Egypt’s parliament has approved a landmark law on the construction of churches, but it has come under criticism from some observers and groups belonging to the Egyptian Christian community. The President of the Parliamentary Assembly, Ali Abdel Aal, confirmed at the end of the parliamentary session on 30 August that the law was voted by more than two-thirds of the 596 members of Parliament, mostly belonging to the majority that supports President Abdel Fattah al Sisi.
According to the provisions, the Governors of the Provinces will have to respond within four months to requests regarding the construction of new churches presented by the Christian community. In case of refusal, the governor must give reasons for his decision, and the community has the right to appeal to the administrative courts. The law states that “the surface area of the church should be appropriate to the number of citizens belonging to the Christian community, and must take into account the population growth”. This has been criticised by many for its vagueness.
The Egyptian press reports that the approval of the law took place in a relaxed atmosphere, with some MPs chanting slogans such as “long live the cross and the crescent”. The President of Parliament immediately phoned Coptic Orthodox Patriarch Tawadros II to express his congratulations to the Primate of the Coptic Orthodox Church.
In recent weeks, critical voices within the Egyptian Christian community against the bill had multiplied, and Christian youth groups had also started to collect signatures for a petition that demanded withdrawal. Key problems are the amendments added to the text during the long investigation stage. Many criticisms are mainly aimed at an article of the bill, which states that the construction of new churches is authorised by governors “under the coordination of the authorities concerned”. Many fear that this indefinite expression will enable local security forces to block the construction of new buildings of Christian worship, citing reasons of public policy, especially in the areas marked by sectarian conflicts.
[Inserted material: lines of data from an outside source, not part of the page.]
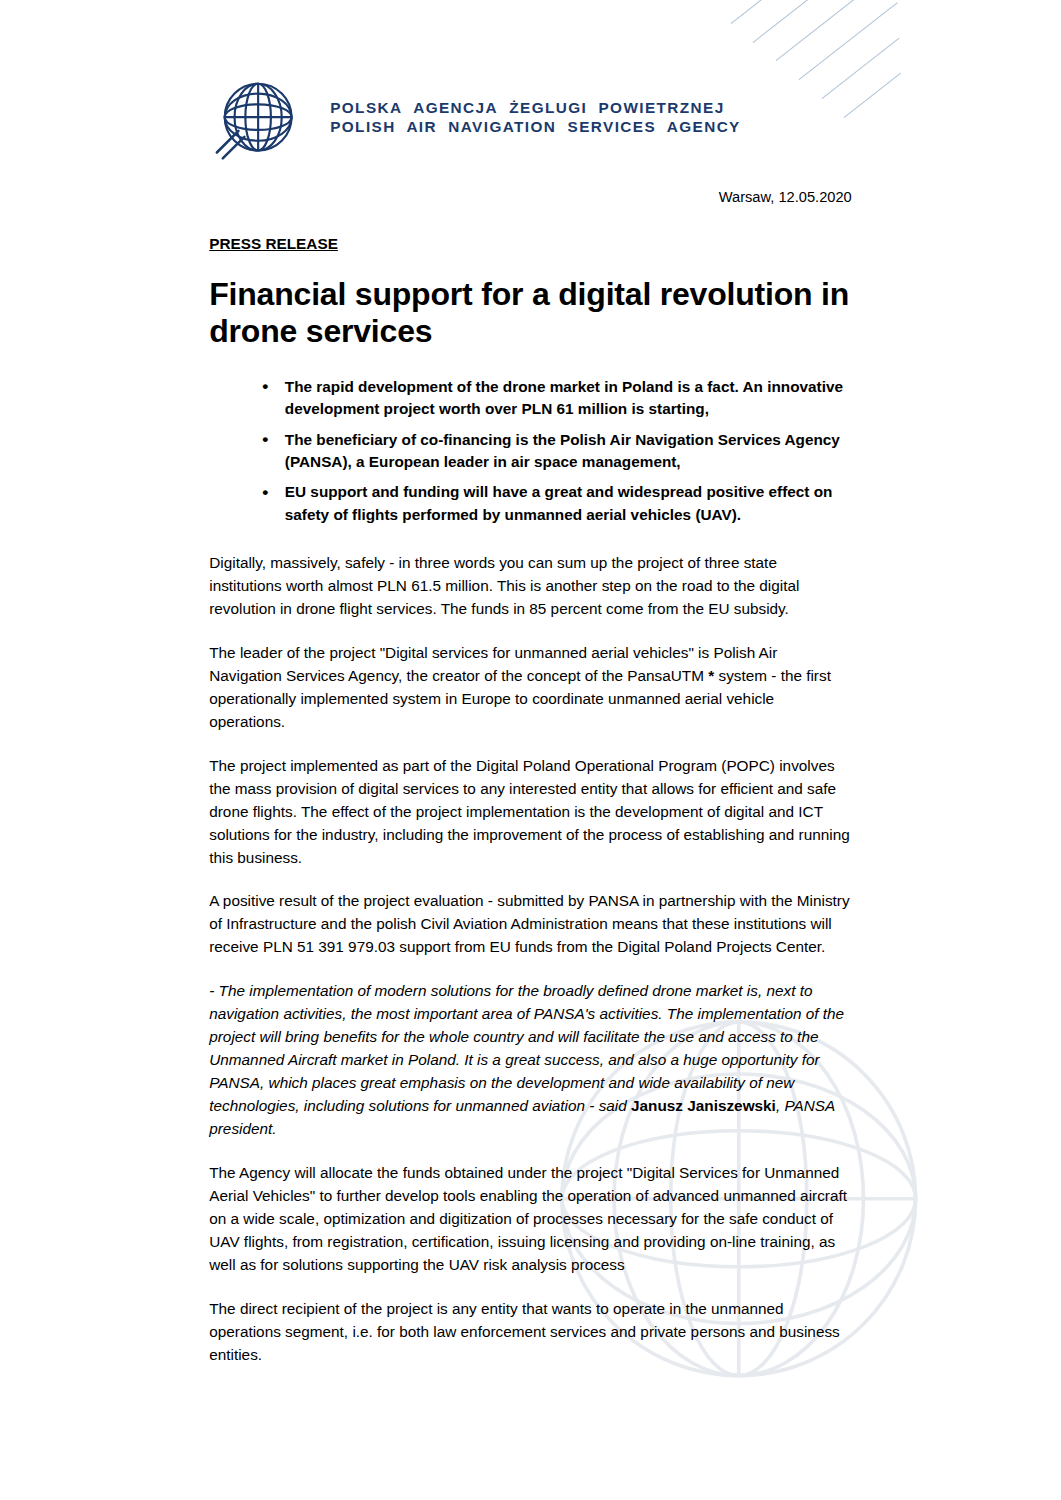POLSKA AGENCJA ŻEGLUGI POWIETRZNEJ
POLISH AIR NAVIGATION SERVICES AGENCY
Warsaw, 12.05.2020
PRESS RELEASE
Financial support for a digital revolution in drone services
The rapid development of the drone market in Poland is a fact. An innovative development project worth over PLN 61 million is starting,
The beneficiary of co-financing is the Polish Air Navigation Services Agency (PANSA), a European leader in air space management,
EU support and funding will have a great and widespread positive effect on safety of flights performed by unmanned aerial vehicles (UAV).
Digitally, massively, safely - in three words you can sum up the project of three state institutions worth almost PLN 61.5 million. This is another step on the road to the digital revolution in drone flight services. The funds in 85 percent come from the EU subsidy.
The leader of the project "Digital services for unmanned aerial vehicles" is Polish Air Navigation Services Agency, the creator of the concept of the PansaUTM * system - the first operationally implemented system in Europe to coordinate unmanned aerial vehicle operations.
The project implemented as part of the Digital Poland Operational Program (POPC) involves the mass provision of digital services to any interested entity that allows for efficient and safe drone flights. The effect of the project implementation is the development of digital and ICT solutions for the industry, including the improvement of the process of establishing and running this business.
A positive result of the project evaluation - submitted by PANSA in partnership with the Ministry of Infrastructure and the polish Civil Aviation Administration means that these institutions will receive PLN 51 391 979.03 support from EU funds from the Digital Poland Projects Center.
- The implementation of modern solutions for the broadly defined drone market is, next to navigation activities, the most important area of PANSA's activities. The implementation of the project will bring benefits for the whole country and will facilitate the use and access to the Unmanned Aircraft market in Poland. It is a great success, and also a huge opportunity for PANSA, which places great emphasis on the development and wide availability of new technologies, including solutions for unmanned aviation - said Janusz Janiszewski, PANSA president.
The Agency will allocate the funds obtained under the project "Digital Services for Unmanned Aerial Vehicles" to further develop tools enabling the operation of advanced unmanned aircraft on a wide scale, optimization and digitization of processes necessary for the safe conduct of UAV flights, from registration, certification, issuing licensing and providing on-line training, as well as for solutions supporting the UAV risk analysis process
The direct recipient of the project is any entity that wants to operate in the unmanned operations segment, i.e. for both law enforcement services and private persons and business entities.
In the eyes of many Egyptian Christians, however, the new law is a step forward compared to the so-called “10 Rules” added in 1934 to the Ottoman legislation from the Ministry of Interior, which prohibited building new churches near schools, channels, government buildings, railways and residential areas. In many cases, the strict application of those rules has prevented the construction of churches in cities and villages inhabited by Christians, especially in rural areas of Upper Egypt. It is hoped the law will free up construction.
Church building has for decades been one of the most sensitive sectarian issues in Egypt, where 10 percent of the population of 90 million are Christians but where Muslim hardliners sharply oppose anything they see as undermining what they call the country’s “Islamic character”.